START DATASET ENTRIES

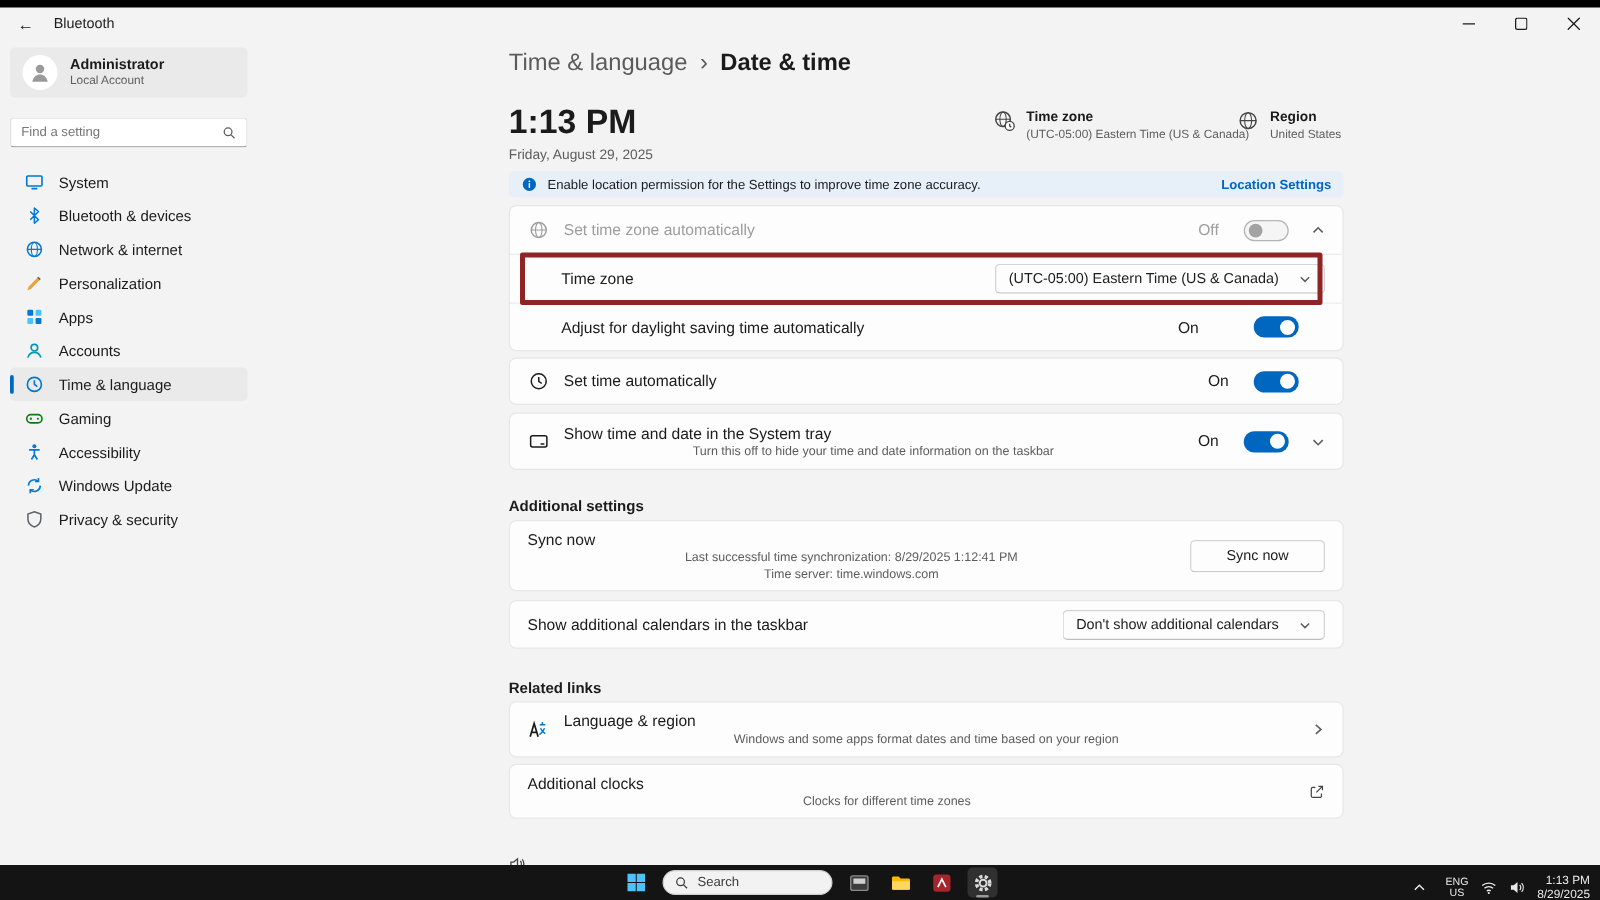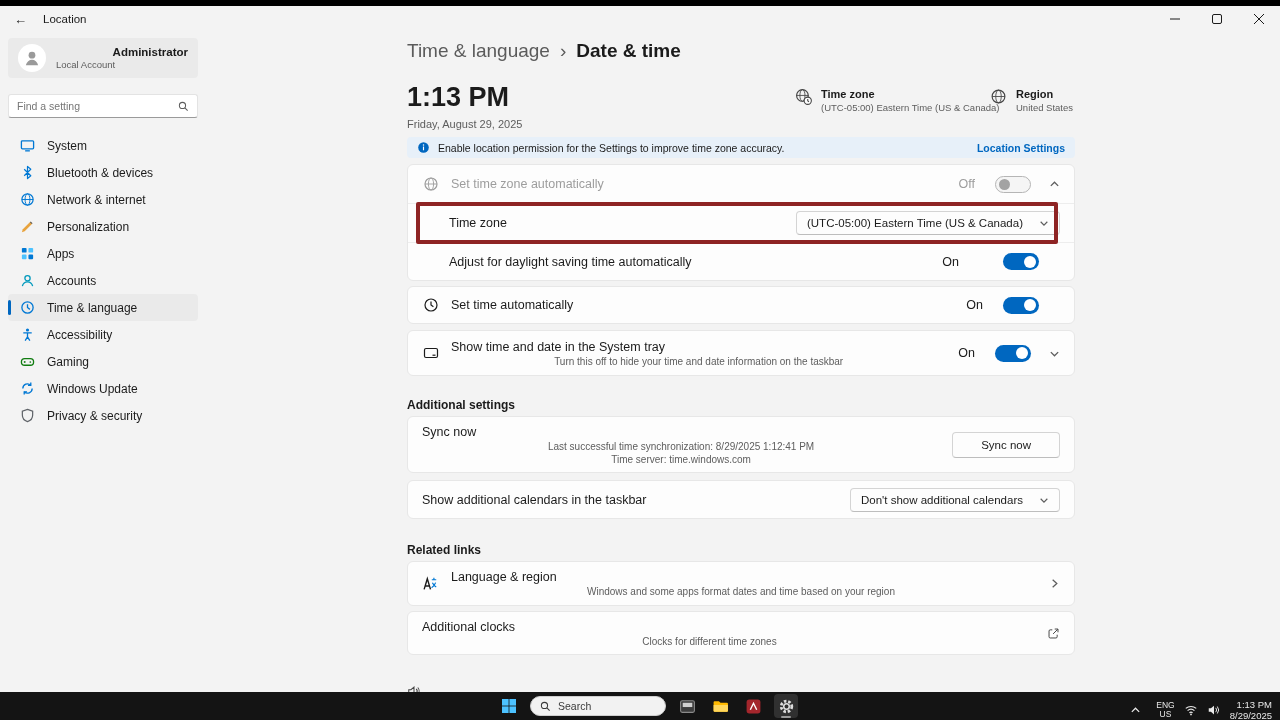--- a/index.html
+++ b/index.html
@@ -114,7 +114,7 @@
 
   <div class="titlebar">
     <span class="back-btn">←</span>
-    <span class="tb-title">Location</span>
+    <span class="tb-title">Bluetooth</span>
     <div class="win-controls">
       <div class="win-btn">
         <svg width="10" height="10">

END DATASET ENTRIES
START DATASET ENTRIES

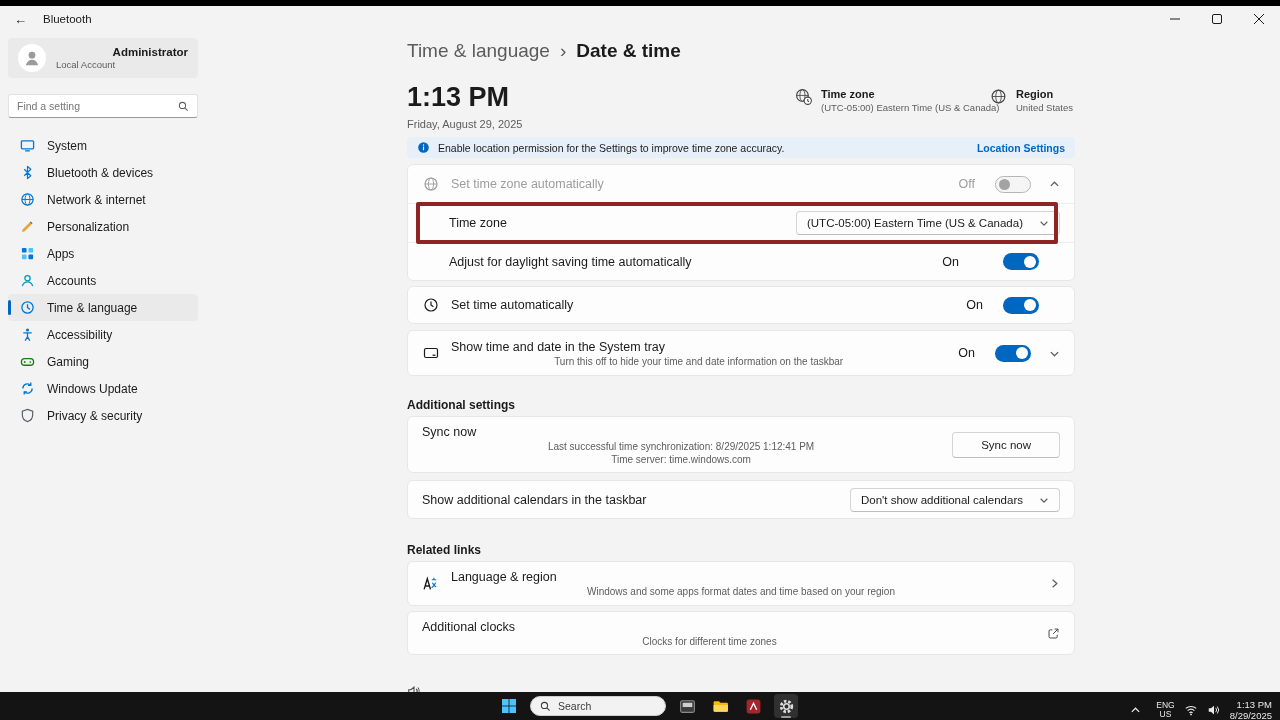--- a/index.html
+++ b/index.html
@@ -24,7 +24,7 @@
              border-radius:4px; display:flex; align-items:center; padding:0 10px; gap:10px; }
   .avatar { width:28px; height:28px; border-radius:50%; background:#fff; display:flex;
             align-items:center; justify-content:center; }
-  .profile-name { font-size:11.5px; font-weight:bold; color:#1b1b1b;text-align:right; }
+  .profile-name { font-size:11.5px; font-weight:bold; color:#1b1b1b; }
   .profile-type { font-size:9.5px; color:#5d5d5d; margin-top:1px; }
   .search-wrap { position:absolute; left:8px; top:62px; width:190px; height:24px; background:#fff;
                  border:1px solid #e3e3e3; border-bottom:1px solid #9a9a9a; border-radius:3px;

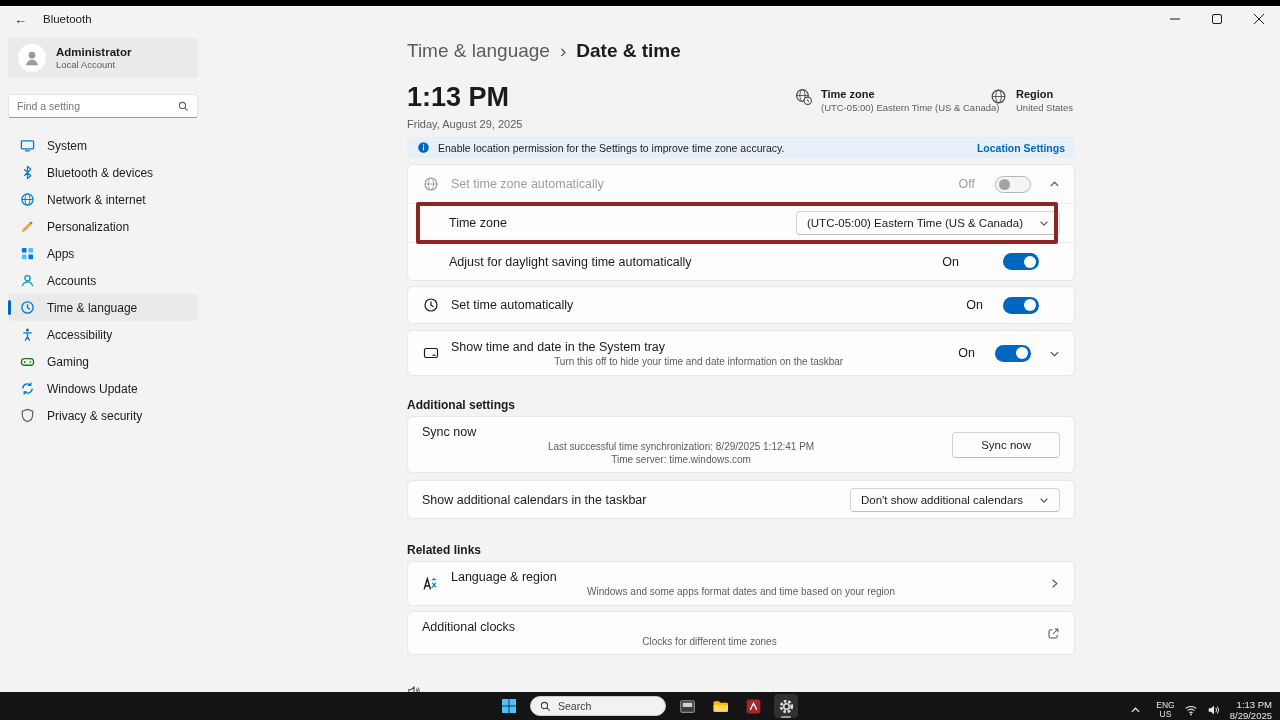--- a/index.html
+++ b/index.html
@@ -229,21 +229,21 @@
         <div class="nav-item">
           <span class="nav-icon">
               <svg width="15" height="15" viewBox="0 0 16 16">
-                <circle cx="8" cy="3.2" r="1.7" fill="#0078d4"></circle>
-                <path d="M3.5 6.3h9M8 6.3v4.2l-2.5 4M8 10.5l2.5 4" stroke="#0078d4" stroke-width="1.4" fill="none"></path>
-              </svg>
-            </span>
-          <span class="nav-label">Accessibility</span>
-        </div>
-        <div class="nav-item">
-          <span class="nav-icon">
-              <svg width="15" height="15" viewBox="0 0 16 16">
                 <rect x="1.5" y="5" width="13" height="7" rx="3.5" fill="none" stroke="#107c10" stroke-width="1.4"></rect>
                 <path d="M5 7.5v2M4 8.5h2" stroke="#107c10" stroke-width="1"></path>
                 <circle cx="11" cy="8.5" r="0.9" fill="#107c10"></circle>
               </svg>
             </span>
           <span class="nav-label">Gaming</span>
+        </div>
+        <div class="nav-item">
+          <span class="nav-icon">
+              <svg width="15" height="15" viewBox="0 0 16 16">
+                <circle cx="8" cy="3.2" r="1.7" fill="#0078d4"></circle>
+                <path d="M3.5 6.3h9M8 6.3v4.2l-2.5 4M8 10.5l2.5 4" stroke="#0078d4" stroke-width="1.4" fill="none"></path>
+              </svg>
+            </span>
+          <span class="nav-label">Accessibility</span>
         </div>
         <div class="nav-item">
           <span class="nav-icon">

END DATASET ENTRIES

WORK TO BE COMPLETED: Lines with the string "bold": say how many appear in the entries above, giving the number alone.

ANSWER FOR THE TASK: 2